L’interdiction des remises, rabais, ristournes lors de la vente des phytos s’applique depuis le 1er janvier 2019. Trop tôt pour jouer pleinement sur la récolte passée. «Au 1er janvier, la campagne d’approvisionnement est faite en grande partie, explique Anne-Laure Paumier, directrice des Métiers du grain à Coop de France. C’est pour la récolte 2020 que le changement intervient. Avec probablement une concurrence sur les prix beaucoup plus forte : exprimés en net, ils sont plus faciles à comparer.» Coop de France s’attend donc à une baisse des tarifs, dans un premier temps. La séparation de la vente et du conseil des phytos est moins avancée. Une ordonnance publiée en avril a fixé au 1er janvier 2021 l’entrée en vigueur de l’indépendance des activités de conseil et de vente des phytos. Les agriculteurs devront faire l’objet d’un conseil stratégique deux fois tous les cinq ans, avec des dérogations pour ceux engagés dans des démarches reconnues de réduction des pesticides. Contrairement à ce qui était prévu, le dispositif de CEPP (certificats d’économie) n’inclut aucune pénalité financière en cas de non-respect des objectifs de baisse des phytos. C’est l’agrément des entreprises qui est désormais ciblé : leur certification «tient compte des moyens mis en œuvre pour atteindre les obligations» fixées. En d’autres termes, les distributeurs sont tenus de déployer des actions pour réduire l’usage de pesticides.

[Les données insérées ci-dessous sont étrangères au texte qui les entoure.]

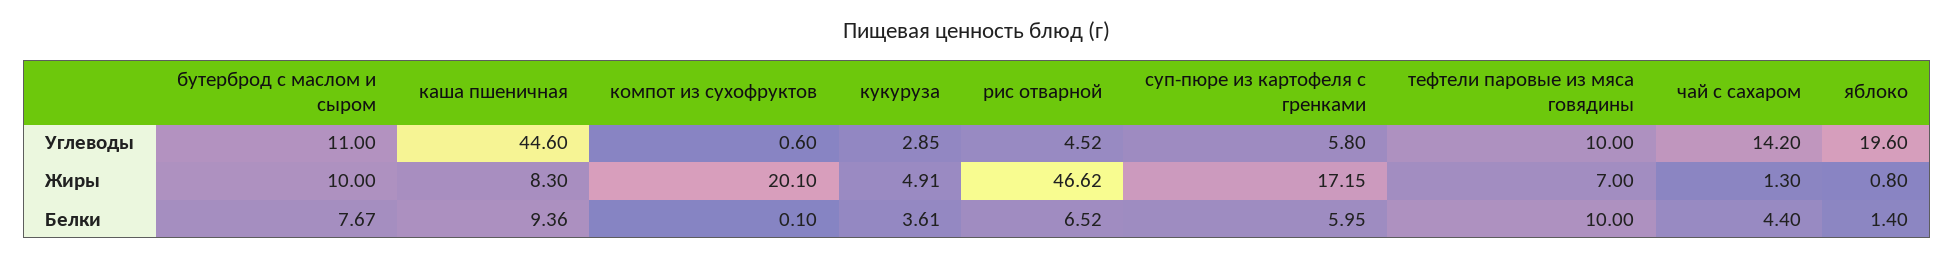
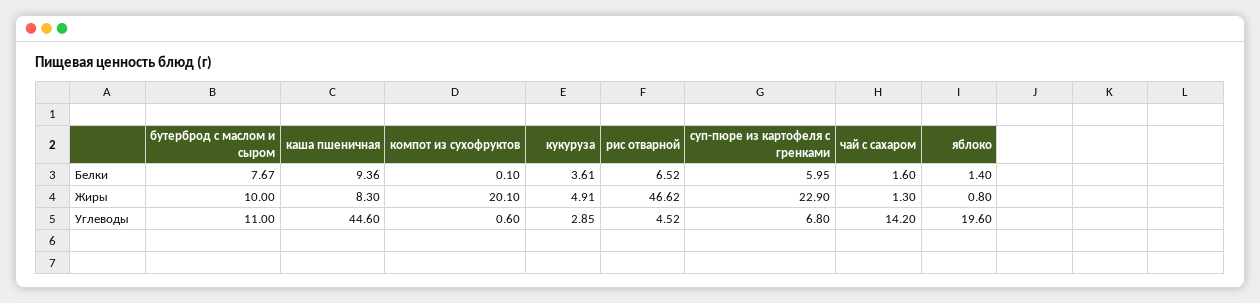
  {
    "бутерброд с маслом и сыром": {
      "Углеводы": 11,
      "Жиры": 10,
      "Белки": 7.67
    },
    "каша пшеничная": {
      "Углеводы": 44.6,
      "Жиры": 8.3,
      "Белки": 9.36
    },
    "компот из сухофруктов": {
      "Углеводы": 0.6,
      "Жиры": 20.1,
      "Белки": 0.1
    },
    "кукуруза": {
      "Углеводы": 2.85,
      "Жиры": 4.91,
      "Белки": 3.61
    },
    "рис отварной": {
      "Углеводы": 4.52,
      "Жиры": 46.62,
      "Белки": 6.52
    },
    "суп-пюре из картофеля с гренками": {
-     "Углеводы": 5.8,
+     "Углеводы": 6.8,
-     "Жиры": 17.15,
+     "Жиры": 22.9,
      "Белки": 5.95
    },
-   "тефтели паровые из мяса говядины": {
-     "Углеводы": 10,
-     "Жиры": 7,
-     "Белки": 10
-   },
    "чай с сахаром": {
      "Углеводы": 14.2,
      "Жиры": 1.3,
-     "Белки": 4.4
+     "Белки": 1.6
    },
    "яблоко": {
      "Углеводы": 19.6,
      "Жиры": 0.8,
      "Белки": 1.4
    }
  }

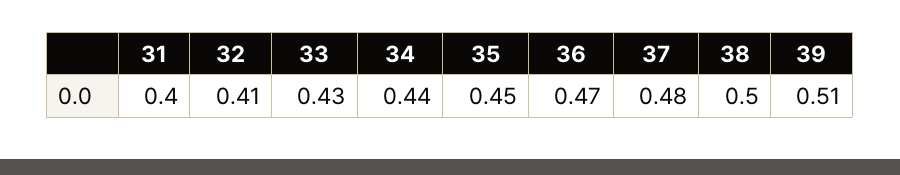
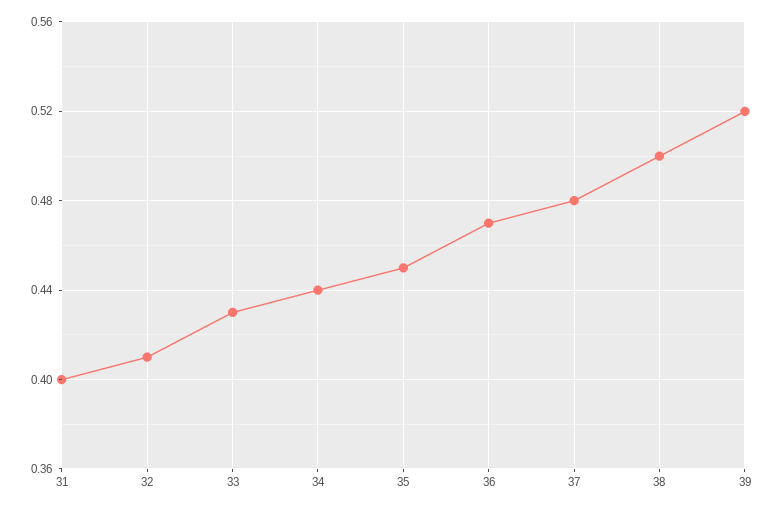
  {
    "31": 0.4,
    "32": 0.41,
    "33": 0.43,
    "34": 0.44,
    "35": 0.45,
    "36": 0.47,
    "37": 0.48,
    "38": 0.5,
-   "39": 0.51
+   "39": 0.52
  }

Un arrêté doit encore préciser le référentiel d’agrément des entreprises. D’autres textes d’application sont attendus en fin d’année. Reste à publier le décret sur le dispositif de CEPP, pour lequel la phase de consultation publique est achevée. Un autre est à venir sur la définition du conseil stratégique, après une première version du projet de texte soumise aux propositions du secteur.